Aujourd’hui, je dis merci à la vie pour :

  • La merveilleuse mère que j’ai. Son amour inconditionnel, sa gentillesse, sa générosité, son intelligence et son soutien continuel. Elle est le modèle de la femme affranchie, cultivée, éduquée avec beaucoup de belles valeurs. C’est le modèle que j’ai eu dans ma vie. Je te souhaite une magnifique fête des mères, maman et merci pour tout ce que tu as fait et continues à faire pour nous tous. Je t’aime!
  • Mes enfants qui grâce à eux, j’ai goûté aux joies de la maternité. Je suis chanceuse de les avoir et d’être leur maman. Ils m’apprennent sur la vie et sur le don de soi au quotidien. Ils embellissent ma vie simplement.
  • Les nouvelles que j’ai eues pour mon poste au travail. Il y a moins d’un an, j’ai quitté un poste permanent pour aller sur un poste offrant un contrat d’un an. J’ai pris un risque mais je devais le faire. Je n’étais plus heureuse et il n’y avait aucune opportunité d’avancement de carrière. L’ambiance de travail était aussi devenue malsaine. Bref, j’avais besoin de ce changement majeur dans ma vie. J’ai fait le saut dans le vide (moi qui suis devenue experte en la matière hihihi). J’ai fait aussi confiance à la vie (et aux personnes). Lundi, j’ai reçu la confirmation officielle de nomination sur le poste. Bye bye les contrats. Je suis soulagée et heureuse. Une fois de plus, ma petite voix m’a bien guidée et la vie m’a gâtée.
  • Le road trip avec mes enfants hier. Nous sommes allés à la découverte du pays de mon conteur préféré, le magicien des mots, Fred Pellerin. Le village « des lutins et des paparmanes ». Nous avons eu pour notre argent. Saint-Elie-de-Caxton est un beau petit village dans la Mauricie et ses habitants sont des gens accueillants et joyeux. J’ai eu la chance de jaser avec plusieurs lors de notre promenade à pieds. La boulangère du village est particulièrement gentille et enjouée. le pain était délicieux. Elle m’a souhaité de déménager dans son village. Bref, j’ai adoré la visite.
  • Tout ce que j’ai. Toutes les bonnes personnes qui croisent mon chemin et m’offrent une partie de leur coeur et restent dans ma vie. Toutes celles qui choisissent de poursuivre leur chemin sans moi, c’est sûrement pour mon bien.
  • La journée qui s’annonce belle et ensoleillée.
  • La joie de vivre qui emplit mon coeur depuis quelques mois.
  • L’échange avec vous (même si je suis moins présente depuis une semaine. Je serai de retour sous peu pour vous lire et commenter vos textes).
    Sur ce, je vous souhaite un beau dimanche ainsi qu’une belle semaine. Soyez heureux et surtout reconnaissants pour tout ce que la vie vous a offert.
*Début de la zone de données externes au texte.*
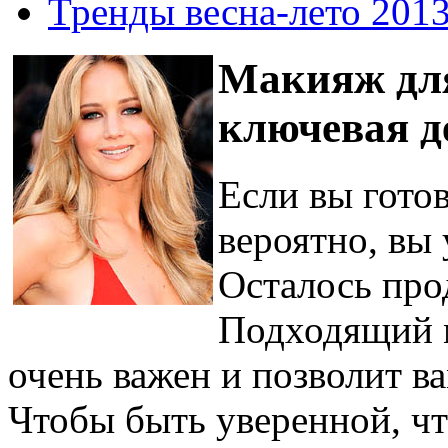
Тренды весна-лето 201
Макияж для
ключевая д
Если вы гото
вероятно, вы 
Осталось про
Подходящий м
очень важен и позволит ва
Чтобы быть уверенной, чт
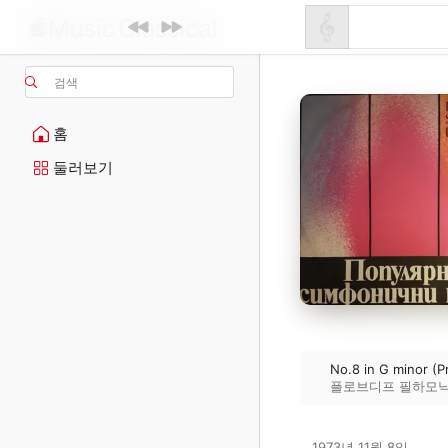
검색
홈
둘러보기
No.8 in G minor (P
플로브디프 필하모
1973년 11월 8일
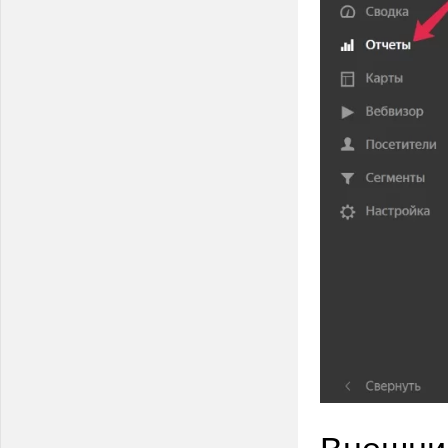
Внешний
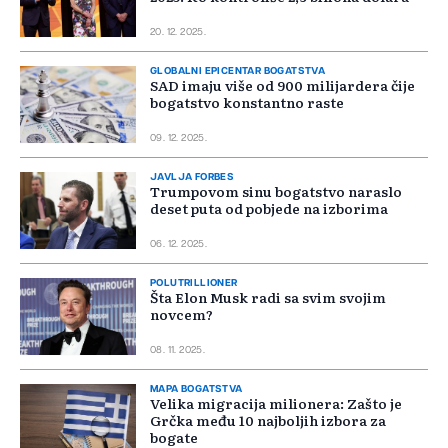
20. 12. 2025.
GLOBALNI EPICENTAR BOGATSTVA
SAD imaju više od 900 milijardera čije
bogatstvo konstantno raste
09. 12. 2025.
JAVLJA FORBES
Trumpovom sinu bogatstvo naraslo
deset puta od pobjede na izborima
06. 12. 2025.
POLUTRILLIONER
Šta Elon Musk radi sa svim svojim
novcem?
08. 11. 2025.
MAPA BOGATSTVA
Velika migracija milionera: Zašto je
Grčka među 10 najboljih izbora za
bogate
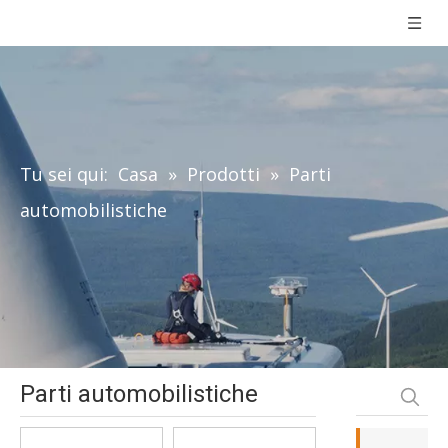
Tu sei qui:
Casa
»
Prodotti
»
Parti
automobilistiche
Parti automobilistiche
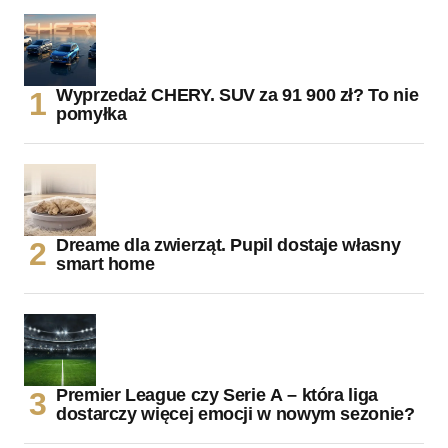
Wyprzedaż CHERY. SUV za 91 900 zł? To nie
pomyłka
Dreame dla zwierząt. Pupil dostaje własny
smart home
Premier League czy Serie A – która liga
dostarczy więcej emocji w nowym sezonie?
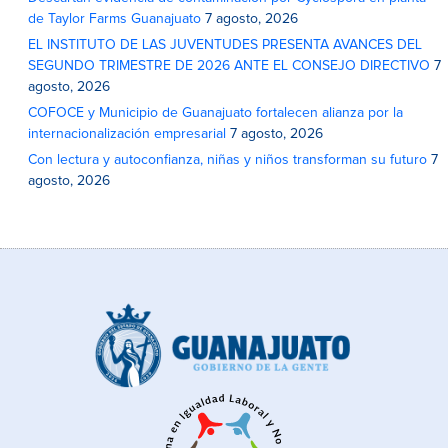
de Taylor Farms Guanajuato
7 agosto, 2026
EL INSTITUTO DE LAS JUVENTUDES PRESENTA AVANCES DEL
SEGUNDO TRIMESTRE DE 2026 ANTE EL CONSEJO DIRECTIVO
7
agosto, 2026
COFOCE y Municipio de Guanajuato fortalecen alianza por la
internacionalización empresarial
7 agosto, 2026
Con lectura y autoconfianza, niñas y niños transforman su futuro
7
agosto, 2026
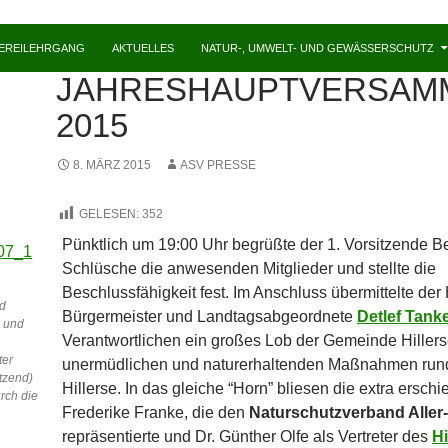
HEREILEHRGANG
AKTUELLES
NATUR-, UMWELT- UND GEWÄSSERSCHUTZ
ALLGEMEIN
,
PRESSE
JAHRESHAUPTVERSAM
2015
8. MÄRZ 2015
ASV PRESSE
GELESEN:
352
Pünktlich um 19:00 Uhr begrüßte der 1. Vorsitzende B
Schlüsche die anwesenden Mitglieder
und stellte die
Beschlussfähigkeit fest. Im Anschluss übermittelte der 
nd
Bürgermeister und Landtagsabgeordnete
Detlef Tank
) und
Verantwortlichen ein großes Lob der Gemeinde Hillerse
ter
unermüdlichen und naturerhaltenden Maßnahmen run
itzend)
Hillerse. In das gleiche “Horn” bliesen die extra ersch
rch die
Frederike Franke, die den
Naturschutzverband Aller
repräsentierte und Dr. Günther Olfe als Vertreter des
Hi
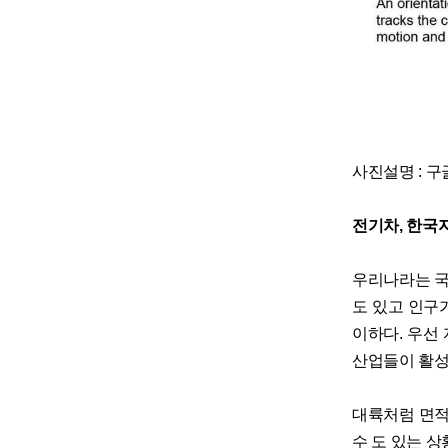
사진설명 : 
전기차, 한국
우리나라는 국
도 있고 인구
이하다. 우선 
산업들이 활성
대륙처럼 면적
수 도 있는 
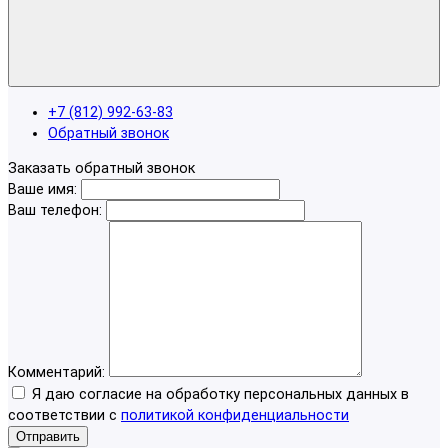
+7 (812) 992-63-83
Обратный звонок
Заказать обратный звонок
Ваше имя:
Ваш телефон:
Комментарий:
Я даю согласие на обработку персональных данных в
соответствии с
политикой конфиденциальности
Отправить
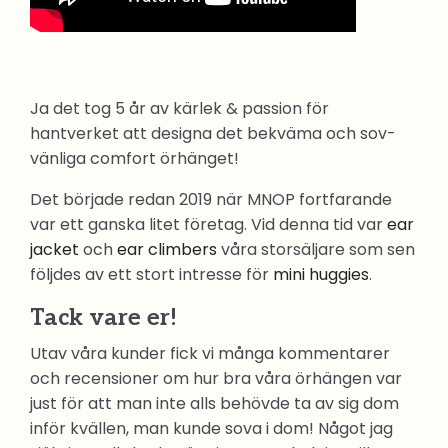
Ja det tog 5 år av kärlek & passion för
hantverket att designa det bekväma och sov-
vänliga comfort örhänget!
Det började redan 2019 när MNOP fortfarande
var ett ganska litet företag. Vid denna tid var
ear
jacket
och
ear climbers
våra storsäljare som sen
följdes av ett stort intresse för
mini huggies
.
Tack vare er!
Utav våra kunder fick vi många kommentarer
och recensioner om hur bra våra örhängen var
just för att man inte alls behövde ta av sig dom
inför kvällen, man kunde sova i dom! Något jag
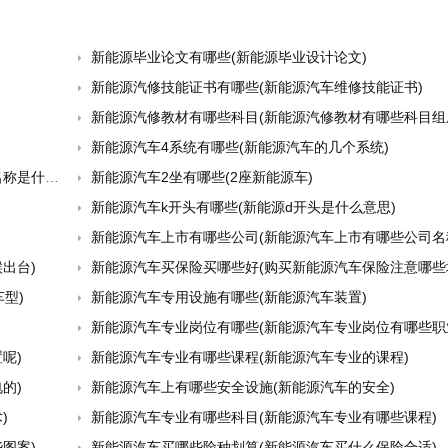
新能源毕业论文有哪些(新能源毕业设计论文)
新能源汽修技能证书有哪些(新能源汽车维修技能证书)
新能源汽修教材有哪些科目(新能源汽修教材有哪些科目组
新能源汽车4系统有哪些(新能源汽车的几个系统)
是什么)
新能源汽车2坐有哪些(2座新能源车)
新能源汽车k开头有哪些(新能源d开头是什么意思)
新能源汽车上市有哪些公司(新能源汽车上市有哪些公司名
出台)
新能源汽车买保险买哪些好(购买新能源汽车保险注意哪些
型)
新能源汽车专用设施有哪些(新能源汽车装置)
新能源汽车专业岗位有哪些(新能源汽车专业岗位有哪些职
呢)
新能源汽车专业有哪些课程(新能源汽车专业的课程)
的)
新能源汽车上有哪些安全设施(新能源汽车的安全)
)
新能源汽车专业有哪些科目(新能源汽车专业有哪些课程)
图案)
新能源汽车买哪些险种划算(新能源汽车买什么保险合适)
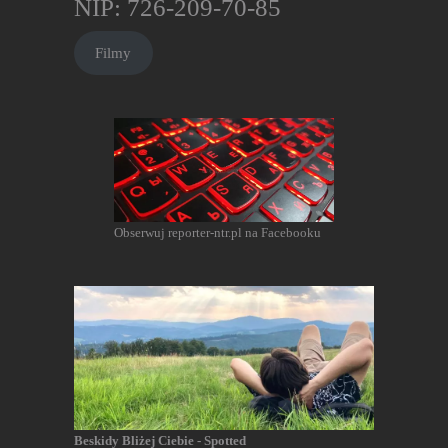
NIP: 726-209-70-85
Filmy
Obserwuj reporter-ntr.pl na Facebooku
Beskidy Bliżej Ciebie - Spotted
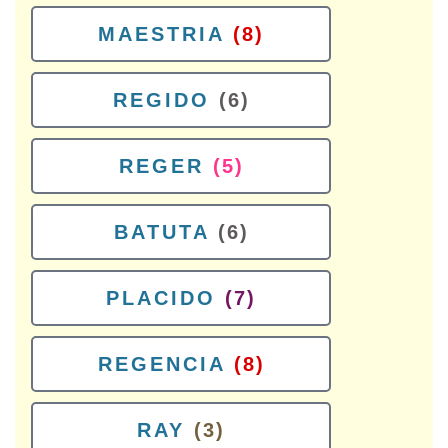
MAESTRIA
(8)
REGIDO
(6)
REGER
(5)
BATUTA
(6)
PLACIDO
(7)
REGENCIA
(8)
RAY
(3)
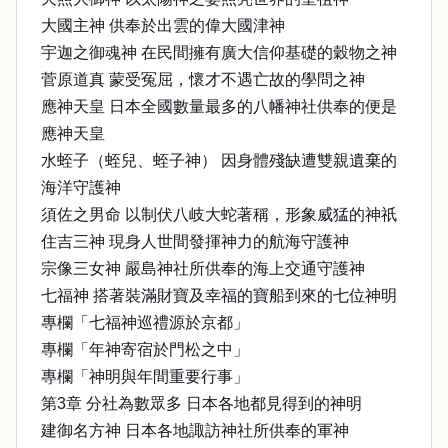
大國主神 供奉於出雲的偉大國津神
宇迦之御魂神 在民間擁有廣大信仰基礎的穀物之神
菅原道真 蒙受冤屈，懷才不遇亡故的學問之神
應神天皇 日本全國數量最多的八幡神社供奉的便是
應神天皇
水蛭子（蛭兒、蛭子神） 因身體殘缺遭雙親遺棄的
海洋守護神
須佐之男命 以制伏八岐大蛇著稱，形象威猛的神祇
住吉三神 現身人世間發揮神力的航海守護神
宗像三女神 嚴島神社所供奉的海上交通守護神
七福神 搭著裝滿財寶及幸福的寶船到來的七位神明
專欄「七福神巡禮源於京都」
專欄「年神寄宿於門松之中」
專欄「神明與年間重要行事」
第3章 分社為數眾多 日本各地都見得到的神明
建御名方神 日本各地諏訪神社所供奉的軍神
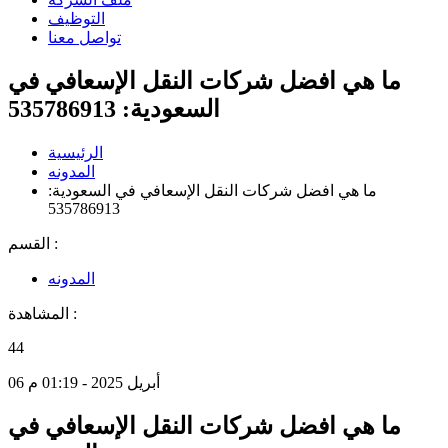
التوظيف
تواصل معنا
ما هي افضل شركات النقل الإسعافي في
السعودية: 535786913
الرئيسية
المدونه
ما هي افضل شركات النقل الإسعافي في السعودية:
535786913
القسم :
المدونه
المشاهدة :
44
06 أبريل 2025 - 01:19 م
ما هي افضل شركات النقل الإسعافي في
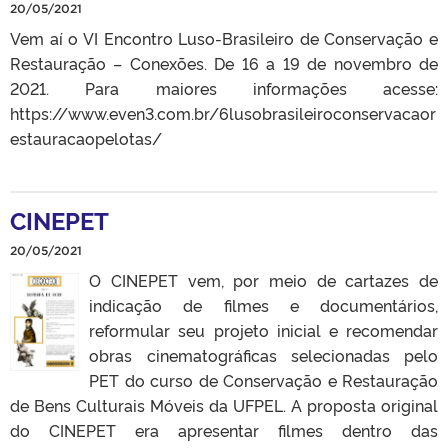
20/05/2021
Vem aí o VI Encontro Luso-Brasileiro de Conservação e
Restauração – Conexões. De 16 a 19 de novembro de
2021. Para maiores informações acesse:
https://www.even3.com.br/6lusobrasileiroconservacaor
estauracaopelotas/
CINEPET
20/05/2021
O CINEPET vem, por meio de cartazes de
indicação de filmes e documentários,
reformular seu projeto inicial e recomendar
obras cinematográficas selecionadas pelo
PET do curso de Conservação e Restauração
de Bens Culturais Móveis da UFPEL. A proposta original
do CINEPET era apresentar filmes dentro das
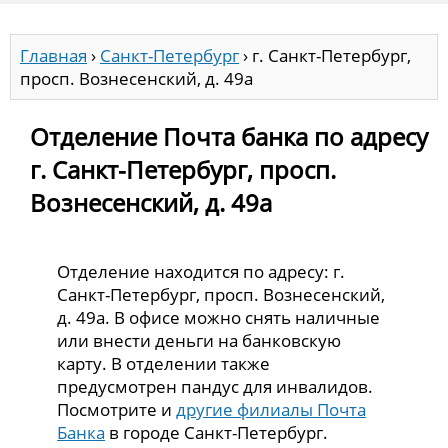
Главная
›
Санкт-Петербург
›
г. Санкт-Петербург,
просп. Вознесенский, д. 49а
Отделение Почта банка по адресу
г. Санкт-Петербург, просп.
Вознесенский, д. 49а
Отделение находится по адресу: г.
Санкт-Петербург, просп. Вознесенский,
д. 49а. В офисе можно снять наличные
или внести деньги на банковскую
карту. В отделении также
предусмотрен пандус для инвалидов.
Посмотрите и
другие филиалы Почта
Банка
в городе Санкт-Петербург.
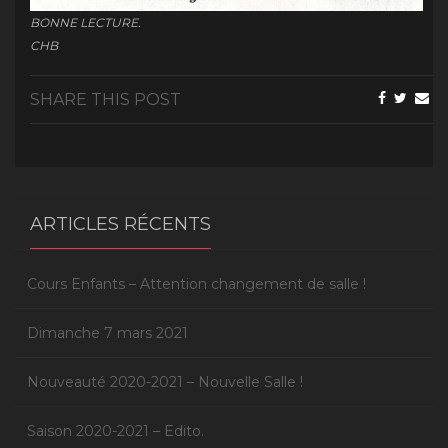
BONNE LECTURE.
CHB
SHARE THIS POST
ARTICLES RÉCENTS
Cours Enfants – Attention changement de salle !
Dimanche 7 mars 2021
Nouveauté 2020-2021 – Nouvelle Salle !
Saison 2020-2021 – Edito.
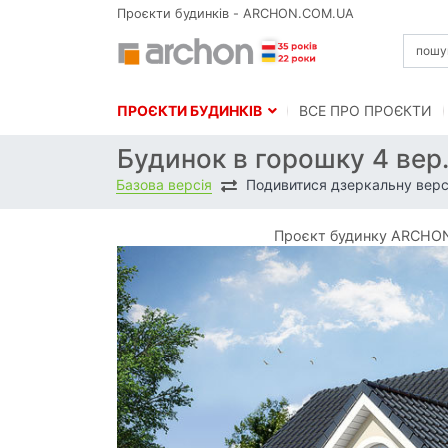
Проєкти будинків - ARCHON.COM.UA
ПРОЄКТИ БУДИНКІВ
BСЕ ПРО ПРОЄКТИ
Будинок в горошку 4 вер
Базова версія
Подивитися дзеркальну верс
Проєкт будинку ARCHON+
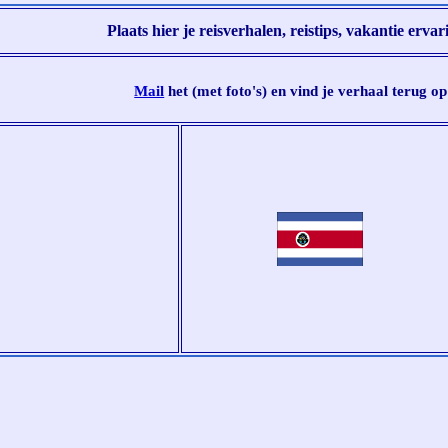
Plaats hier je reisverhalen, reistips, vakantie ervar
Mail
het (met foto's) en vind je verhaal terug op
https://youtu.be/EERo-XxSX5s

Mon fils…

Inspirée de la belle rencontre avec mon garçon de 5 ans à l’épicerie, pendant sa semaine avec son père, voici ce que j’ai composé ce soir :

“L’echo de sa voix je l’ai ressentie
Avec mon instinct maternel averti
Avant même qu’il ne m’appelle
J’ai entendu ses consonnes et ses voyelles.
Maman, il a juste crié
Et tout mon être il a chamboulé.
En 5 jours, il a grandi et embelli,
Mais son sourire enfantin toujours si doux, si joli!
Avec ses petits bras, il m’a serrée,
Contre mon cœur, je voulais le garder.
La vie nous met souvent à l’épreuve,
Et de fausses promesses, nous abreuvent.
Rester fort est le seul choix,
Même si on veut baisser les bras, des fois.
L’amour finit par triompher,
Et pour ses “zamours”, on est prêts à tout recommencer…
Oublier, pardonner et effacer,
Pour les voir heureux et satisfaits.
Ce soir, mon cœur de maman s’ennuie,
Mais le bonheur des retrouvailles me réjouit.
Mes enfants sont ma vraie joie
Et pour moi, c’est ma religion, même ma foi!”